That's what I thought I was doing. I don't consider deprecate a "warning". The warning is visual (for sure) but if it actually BREAKS someones build I don't understand why... taht's what I'd be very curious to understand before we decide what to do here.

joshgoebel commented 3 years ago

@MGM19 I saw your single issue, is there two?

ZQun commented 3 years ago

@ZQun Probably helpful to discuss the warn separately from the post-install notices.

It will prompt the version upgrade every time you save the file.

That's a bit unusual... why are you running npm install every time a file is saved?

@joshgoebel Hello, You see, after I run the program in npm run dev, I will prompt every time I save a file

image

joshgoebel commented 3 years ago

Ah, I understand what you mean now. Yeah, it is a bit more annoying if you're restarting your whole application every time a single file is saved.

ZQun commented 3 years ago

Ah, I understand what you mean now. Yeah, it is a bit more annoying if you're restarting your whole application every time a single file is saved.

@joshgoebel Hope you can handle it, thank you!

joshgoebel commented 3 years ago

@ZQun Well, it's not causing any harm other than being a little noisy... in development you could simply comment out the warning line in highlight.js and then it would shut up...

I'm still trying to figure out how we want to approach this big-picture.

ManuGM91 commented 3 years ago

@joshgoebel Sorry, if I put that out wrong, but I was meaning that total of two bugs - one from me and the other from @ZQun .

For me it's not the visual impact to be honest. I am using https://github.com/DannyDainton/newman-reporter-htmlextra to generate html reports for our API testing using Postman and Newman. The reporter have a dependency with highlight. So now I have a step in my Pipeline in which I use powershell script to run my collection and generate a report using the reporter. The step is now failing with an ##[error] badge. Since this step decides whether my pipeline should pass or fail, I can't suppress this error. image

joshgoebel commented 3 years ago

@MGM19 Yes, I see your issue now. Just to be clear though we are NOT raising (or logging) any kind of error, only a warning. Your build system is choosing to interpret the warning as an error.

ManuGM91 commented 3 years ago

in development you could simply comment out the warning line in highlight.js and then it would shut up... My situation is that I can't even take this approach. All our pipelines are failing due to this and I am unable to explain a valid reason why it's happening to many, since highlight doesn't have any direct dependency.

joshgoebel commented 3 years ago

@MGM19 You can always re-pin 9.18.3 until this is resolved to your satisfaction. The library (both v9 and v10) logs warnings for other reasons though as well, so I'd consider looking into why your build system is treating a warning as a hard error.

### [EXERCISE REQUIREMENTS]
1. In the highlight.js issue thread, which version does joshgoebel say can be re-pinned until the problem is resolved?
2. Write what comes next in the highlight.js issue thread, picking up right after its final comment.

### [DATA ENTRIES]
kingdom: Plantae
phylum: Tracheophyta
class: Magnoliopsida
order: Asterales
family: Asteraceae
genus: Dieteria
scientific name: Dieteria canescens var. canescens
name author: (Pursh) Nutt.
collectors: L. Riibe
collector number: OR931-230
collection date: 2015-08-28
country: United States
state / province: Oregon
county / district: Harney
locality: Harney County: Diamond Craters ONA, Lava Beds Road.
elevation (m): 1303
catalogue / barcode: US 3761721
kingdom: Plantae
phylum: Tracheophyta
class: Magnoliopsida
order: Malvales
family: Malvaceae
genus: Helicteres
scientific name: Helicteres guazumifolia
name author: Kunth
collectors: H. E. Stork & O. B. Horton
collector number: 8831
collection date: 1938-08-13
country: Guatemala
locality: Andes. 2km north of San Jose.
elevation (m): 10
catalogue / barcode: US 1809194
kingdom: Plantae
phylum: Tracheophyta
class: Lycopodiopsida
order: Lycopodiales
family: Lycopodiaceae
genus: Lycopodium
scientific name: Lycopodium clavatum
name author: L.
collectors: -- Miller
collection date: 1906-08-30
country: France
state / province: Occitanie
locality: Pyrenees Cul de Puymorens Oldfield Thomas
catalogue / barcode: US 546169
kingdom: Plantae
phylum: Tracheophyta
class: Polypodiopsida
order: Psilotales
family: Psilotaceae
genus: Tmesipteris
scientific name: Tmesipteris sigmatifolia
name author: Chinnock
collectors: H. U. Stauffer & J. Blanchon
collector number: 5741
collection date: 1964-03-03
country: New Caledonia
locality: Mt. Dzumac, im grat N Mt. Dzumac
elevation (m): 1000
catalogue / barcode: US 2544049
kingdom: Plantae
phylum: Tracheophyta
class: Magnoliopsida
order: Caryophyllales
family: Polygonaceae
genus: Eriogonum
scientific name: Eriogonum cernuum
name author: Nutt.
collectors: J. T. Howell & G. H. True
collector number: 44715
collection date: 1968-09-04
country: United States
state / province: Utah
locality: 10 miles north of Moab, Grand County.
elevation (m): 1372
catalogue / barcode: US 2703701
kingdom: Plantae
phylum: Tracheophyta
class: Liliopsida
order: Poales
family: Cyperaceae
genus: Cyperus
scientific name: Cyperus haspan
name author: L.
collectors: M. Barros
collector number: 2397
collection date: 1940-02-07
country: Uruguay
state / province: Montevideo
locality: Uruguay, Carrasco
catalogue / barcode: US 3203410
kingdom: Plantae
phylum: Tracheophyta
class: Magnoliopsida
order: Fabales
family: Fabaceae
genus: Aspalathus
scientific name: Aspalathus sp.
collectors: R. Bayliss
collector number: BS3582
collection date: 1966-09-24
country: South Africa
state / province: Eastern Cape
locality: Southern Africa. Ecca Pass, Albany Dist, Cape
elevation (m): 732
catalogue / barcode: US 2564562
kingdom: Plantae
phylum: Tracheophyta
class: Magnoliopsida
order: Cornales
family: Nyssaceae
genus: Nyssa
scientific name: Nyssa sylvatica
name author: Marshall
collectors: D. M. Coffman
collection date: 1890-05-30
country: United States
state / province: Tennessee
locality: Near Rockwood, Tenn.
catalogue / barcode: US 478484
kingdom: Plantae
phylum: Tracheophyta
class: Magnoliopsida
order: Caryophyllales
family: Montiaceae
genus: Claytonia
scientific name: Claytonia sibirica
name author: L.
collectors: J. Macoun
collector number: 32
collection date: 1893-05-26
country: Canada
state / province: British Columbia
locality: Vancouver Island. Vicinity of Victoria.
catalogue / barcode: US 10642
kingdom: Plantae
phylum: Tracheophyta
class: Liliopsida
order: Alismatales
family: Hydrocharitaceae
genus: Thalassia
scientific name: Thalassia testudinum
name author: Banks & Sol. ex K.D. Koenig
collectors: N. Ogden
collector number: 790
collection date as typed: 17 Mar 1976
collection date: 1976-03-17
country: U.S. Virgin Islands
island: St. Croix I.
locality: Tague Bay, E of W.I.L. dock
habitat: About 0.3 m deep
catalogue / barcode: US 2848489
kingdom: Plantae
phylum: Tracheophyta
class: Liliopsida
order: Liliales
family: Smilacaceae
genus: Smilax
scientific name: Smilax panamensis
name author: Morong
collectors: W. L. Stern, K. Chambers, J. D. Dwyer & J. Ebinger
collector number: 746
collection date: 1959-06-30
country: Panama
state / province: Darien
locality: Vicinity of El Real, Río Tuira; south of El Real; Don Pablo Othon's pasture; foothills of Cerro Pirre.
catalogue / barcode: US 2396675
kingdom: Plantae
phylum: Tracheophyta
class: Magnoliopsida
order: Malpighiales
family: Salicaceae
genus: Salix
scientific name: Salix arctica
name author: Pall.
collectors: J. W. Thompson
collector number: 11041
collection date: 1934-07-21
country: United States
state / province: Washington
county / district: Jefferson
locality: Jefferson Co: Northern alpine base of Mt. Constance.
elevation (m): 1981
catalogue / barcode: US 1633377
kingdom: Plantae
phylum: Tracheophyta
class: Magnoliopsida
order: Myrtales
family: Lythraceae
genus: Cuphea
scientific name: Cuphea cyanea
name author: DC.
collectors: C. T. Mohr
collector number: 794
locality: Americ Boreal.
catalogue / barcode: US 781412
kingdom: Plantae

### [OUTPUTS BY TASK]
1. Version 9.18.3.

2.
So now I have a step in my Pipeline in which I use powershell script to run my collection and generate a report using the reporter. The step is now failing with an ##[error] badge.

What criteria is Powershell using to decide an "error" has occured? Just any output at all? I confirmed locally that using console.warn does not alter the error status returned when executing node.

ManuGM91 commented 3 years ago

To be Honest, I am not sure if I can answer the criteria question. I haven't specified any criteria. The Pipeline is being configure using YAML and the specific step looks something like this.

ManuGM91 commented 3 years ago

I got your point that, your's is more than a warning rather than an error. But, I am not sure why powershell is considering it as a error.

joshgoebel commented 3 years ago

https://nodejs.org/api/console.html#console_console_warn_data_args

The console.warn() function is an alias for console.error().

Gah, cause Node is so dumb. :-) Even another very smart associate I asked just now got this wrong also. Warnings are not errors... but if you ask Node evidently they are (and they log to stderr). So we'll probably have to do something about it now I think (and probably change our library in other places also long-term [at least when running in Node]).

But if you're broke, broke atm, please revert to 9.18.3 until we get this sorted.

Romakita commented 3 years ago

@joshgoebel I given a demo today with the CLI. You can see, the log appear each time:

Capture d’écran 2020-11-19 à 16 43 29

Is clearly not normal ^^.

ManuGM91 commented 3 years ago

The problem @joshgoebel currently is that, I believe I have very little/no control over upgrading/reverting highlight.js and it's more with the maintainers of the reporter. I may be wrong, but as I am not an expert with node or npm, I am not sure how to head forward? Any help would be really appreciated. With my limited knowledge, I believe I have to wait until this is resolved.

ManuGM91 commented 3 years ago

By the way, Thank you and happy that you found the root cause of why this happening. Really helpful is that bit of info.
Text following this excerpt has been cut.